[Text-based hardware design files]
=== Section Start ===

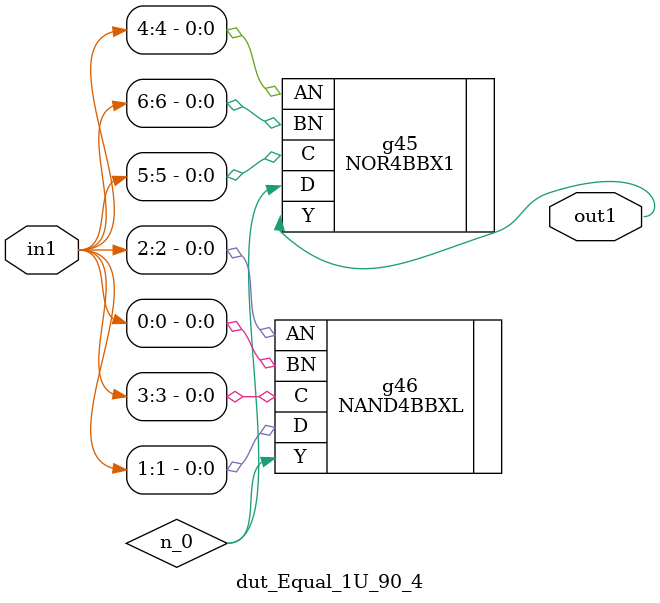
<source format=v>
`timescale 1ps / 1ps


module dut_Equal_1U_90_4(in1, out1);
  input [6:0] in1;
  output out1;
  wire [6:0] in1;
  wire out1;
  wire n_0;
  NOR4BBX1 g45(.AN (in1[4]), .BN (in1[6]), .C (in1[5]), .D (n_0), .Y
       (out1));
  NAND4BBXL g46(.AN (in1[2]), .BN (in1[0]), .C (in1[3]), .D (in1[1]),
       .Y (n_0));
endmodule



</source>
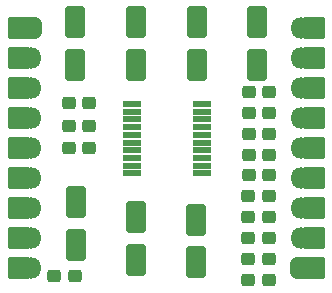
<source format=gts>
G04 #@! TF.GenerationSoftware,KiCad,Pcbnew,9.0.4*
G04 #@! TF.CreationDate,2025-11-10T08:14:31+01:00*
G04 #@! TF.ProjectId,CodecModule,436f6465-634d-46f6-9475-6c652e6b6963,rev?*
G04 #@! TF.SameCoordinates,Original*
G04 #@! TF.FileFunction,Soldermask,Top*
G04 #@! TF.FilePolarity,Negative*
%FSLAX46Y46*%
G04 Gerber Fmt 4.6, Leading zero omitted, Abs format (unit mm)*
G04 Created by KiCad (PCBNEW 9.0.4) date 2025-11-10 08:14:31*
%MOMM*%
%LPD*%
G01*
G04 APERTURE LIST*
G04 Aperture macros list*
%AMRoundRect*
0 Rectangle with rounded corners*
0 $1 Rounding radius*
0 $2 $3 $4 $5 $6 $7 $8 $9 X,Y pos of 4 corners*
0 Add a 4 corners polygon primitive as box body*
4,1,4,$2,$3,$4,$5,$6,$7,$8,$9,$2,$3,0*
0 Add four circle primitives for the rounded corners*
1,1,$1+$1,$2,$3*
1,1,$1+$1,$4,$5*
1,1,$1+$1,$6,$7*
1,1,$1+$1,$8,$9*
0 Add four rect primitives between the rounded corners*
20,1,$1+$1,$2,$3,$4,$5,0*
20,1,$1+$1,$4,$5,$6,$7,0*
20,1,$1+$1,$6,$7,$8,$9,0*
20,1,$1+$1,$8,$9,$2,$3,0*%
G04 Aperture macros list end*
%ADD10RoundRect,0.262500X0.312500X0.262500X-0.312500X0.262500X-0.312500X-0.262500X0.312500X-0.262500X0*%
%ADD11RoundRect,0.265625X-0.584375X1.084375X-0.584375X-1.084375X0.584375X-1.084375X0.584375X1.084375X0*%
%ADD12RoundRect,0.050000X-0.725000X-0.225000X0.725000X-0.225000X0.725000X0.225000X-0.725000X0.225000X0*%
%ADD13RoundRect,0.262500X-0.312500X-0.262500X0.312500X-0.262500X0.312500X0.262500X-0.312500X0.262500X0*%
%ADD14RoundRect,0.050000X-0.850000X-0.850000X0.850000X-0.850000X0.850000X0.850000X-0.850000X0.850000X0*%
%ADD15RoundRect,0.450000X-0.450000X-0.450000X0.450000X-0.450000X0.450000X0.450000X-0.450000X0.450000X0*%
%ADD16O,1.800000X1.800000*%
%ADD17RoundRect,0.050000X0.850000X0.850000X-0.850000X0.850000X-0.850000X-0.850000X0.850000X-0.850000X0*%
%ADD18RoundRect,0.450000X0.450000X0.450000X-0.450000X0.450000X-0.450000X-0.450000X0.450000X-0.450000X0*%
G04 APERTURE END LIST*
D10*
X31595000Y-36195000D03*
X29845000Y-36195000D03*
X31595000Y-38100000D03*
X29845000Y-38100000D03*
D11*
X35560000Y-43920000D03*
X35560000Y-47520000D03*
D12*
X35209000Y-34348000D03*
X35209000Y-34998000D03*
X35209000Y-35648000D03*
X35209000Y-36298000D03*
X35209000Y-36948000D03*
X35209000Y-37598000D03*
X35209000Y-38248000D03*
X35209000Y-38898000D03*
X35209000Y-39548000D03*
X35209000Y-40198000D03*
X41109000Y-40198000D03*
X41109000Y-39548000D03*
X41109000Y-38898000D03*
X41109000Y-38248000D03*
X41109000Y-37598000D03*
X41109000Y-36948000D03*
X41109000Y-36298000D03*
X41109000Y-35648000D03*
X41109000Y-34998000D03*
X41109000Y-34348000D03*
D11*
X40640000Y-44152000D03*
X40640000Y-47752000D03*
D10*
X31595000Y-34290000D03*
X29845000Y-34290000D03*
D11*
X30480000Y-42650000D03*
X30480000Y-46250000D03*
D10*
X30353000Y-48895000D03*
X28603000Y-48895000D03*
X46813000Y-42109000D03*
X45063000Y-42109000D03*
X46813000Y-43887000D03*
X45063000Y-43887000D03*
X46813000Y-45665000D03*
X45063000Y-45665000D03*
X46813000Y-47443000D03*
X45063000Y-47443000D03*
D13*
X45063000Y-49221000D03*
X46813000Y-49221000D03*
D10*
X46824000Y-38644000D03*
X45074000Y-38644000D03*
X46824000Y-36866000D03*
X45074000Y-36866000D03*
X46824000Y-35088000D03*
X45074000Y-35088000D03*
X46824000Y-33310000D03*
X45074000Y-33310000D03*
D11*
X40673332Y-27424000D03*
X40673332Y-31024000D03*
X45808000Y-27424000D03*
X45808000Y-31024000D03*
X30404000Y-27424000D03*
X30404000Y-31024000D03*
X35538666Y-27424000D03*
X35538666Y-31024000D03*
D14*
X25600000Y-27940000D03*
D15*
X26670000Y-27940000D03*
D14*
X25600000Y-30480000D03*
D16*
X26670000Y-30480000D03*
D14*
X25600000Y-33020000D03*
D16*
X26670000Y-33020000D03*
D14*
X25600000Y-35560000D03*
D16*
X26670000Y-35560000D03*
D14*
X25600000Y-38100000D03*
D16*
X26670000Y-38100000D03*
D14*
X25600000Y-40640000D03*
D16*
X26670000Y-40640000D03*
D14*
X25600000Y-43180000D03*
D16*
X26670000Y-43180000D03*
D14*
X25600000Y-45720000D03*
D16*
X26670000Y-45720000D03*
D14*
X25600000Y-48260000D03*
D16*
X26670000Y-48260000D03*
D17*
X50600000Y-48260000D03*
D18*
X49530000Y-48260000D03*
D17*
X50600000Y-45720000D03*
D16*
X49530000Y-45720000D03*
D17*
X50600000Y-43180000D03*
D16*
X49530000Y-43180000D03*
D17*
X50600000Y-40640000D03*
D16*
X49530000Y-40640000D03*
D17*
X50600000Y-38100000D03*
D16*
X49530000Y-38100000D03*
D17*
X50600000Y-35560000D03*
D16*
X49530000Y-35560000D03*
D17*
X50600000Y-33020000D03*
D16*
X49530000Y-33020000D03*
D17*
X50600000Y-30480000D03*
D16*
X49530000Y-30480000D03*
D17*
X50600000Y-27940000D03*
D16*
X49530000Y-27940000D03*
D13*
X45074000Y-40386000D03*
X46824000Y-40386000D03*
M02*

</source>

=== Section End ===

What you will do → In the records above, each line with the string "rounded" should be copied.

Answer below →
0 Rectangle with rounded corners*
0 Add four circle primitives for the rounded corners*
0 Add four rect primitives between the rounded corners*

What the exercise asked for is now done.